Ms Palma said as president of MSS, boosting committee morale and delegating responsibility has been important during isolation, especially due to the ban on social events.
“I have to make sure that we are still doing stuff and remind us all that we are still a committee...and that’s pretty tricky.”
Society of Arts Students (SAS) president Chloe Yeats said off-campus learning and O-Week’s cancellation has been especially difficult for clubs that focus on regular social events, such as camps and balls.
“O-Week is the biggest driving force for most societies and is also prime for first year engagement, so that was really disappointing it couldn't go ahead,” Ms Yeats said.
Ms Yeats said her committee is holding on to the hope semester two will see Monash students return to campus.

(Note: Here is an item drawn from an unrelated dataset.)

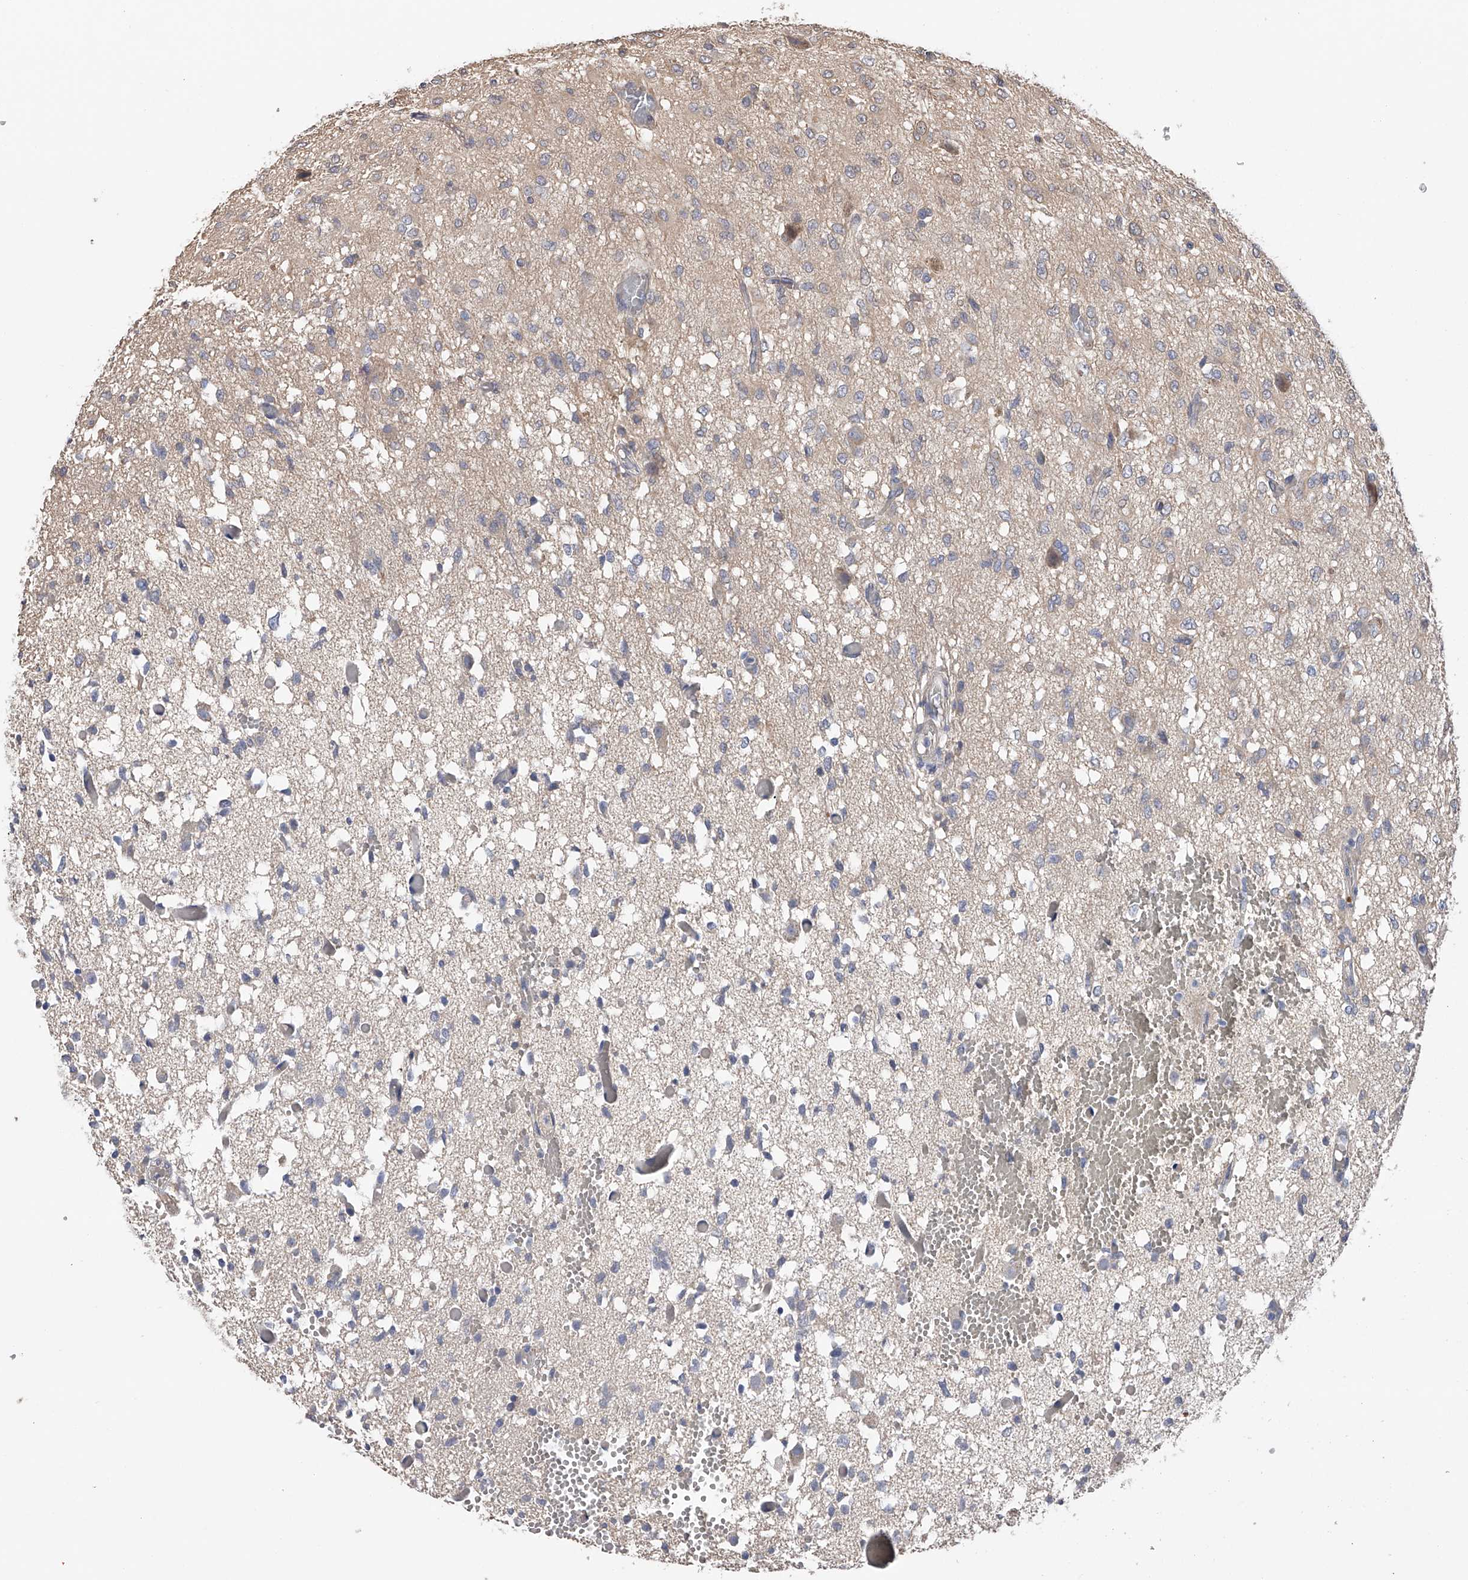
{"staining": {"intensity": "negative", "quantity": "none", "location": "none"}, "tissue": "glioma", "cell_type": "Tumor cells", "image_type": "cancer", "snomed": [{"axis": "morphology", "description": "Glioma, malignant, High grade"}, {"axis": "topography", "description": "Brain"}], "caption": "The photomicrograph shows no significant positivity in tumor cells of malignant high-grade glioma. Brightfield microscopy of immunohistochemistry stained with DAB (brown) and hematoxylin (blue), captured at high magnification.", "gene": "CFAP298", "patient": {"sex": "female", "age": 59}}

“I think it’s just a waiting game to see whether we are still fully online next semester and if that's the case, we will look to move our events online,” she said.
In the meantime, Ms Yeats said producing content for the SAS community and engaging their large following on social media has been crucial in boosting first year enthusiasm.
The content includes Instagram takeovers, where committee members introduce themselves to followers, and answering questions in a Facebook group for first year arts students.
“We are also about to launch our ‘SAS survival guide for isolation’ and a podcast,” Ms Yeats said.
Although Ms Yeats did not expect these challenges coming into the role of president, she said she was willing to work hard to maintain the committee’s presence.
“Initially I was sad and disappointed, but turned that into motivation to do the best we can, [maintain] an active society and turn our ideas into actions.”
However, not all clubs and societies have been unable to hold events due to social distancing requirements.
Monash International Affairs Society (MIAS) president Ryan Attard said they had been proactive in organising online events for members, despite a drop in memberships by 78 per cent from 2019.
“We are still trying to do the things that we wanted to do anyway. We’re trying to keep business as usual even though we can’t meet in person,” Mr Attard said.
MIAS events via Zoom have included Model United Nations conferences, trivia nights and ‘coffee and chill’ sessions to encourage first year participation.
“We are no longer bound by geography…over the last month I think we’ve held the most international events we’ve ever had,” Mr Attard said.
“The online event function does work quite well, especially when we have a speaker that isn’t in Australia that can’t physically come to Monash university, it’s really fantastic.”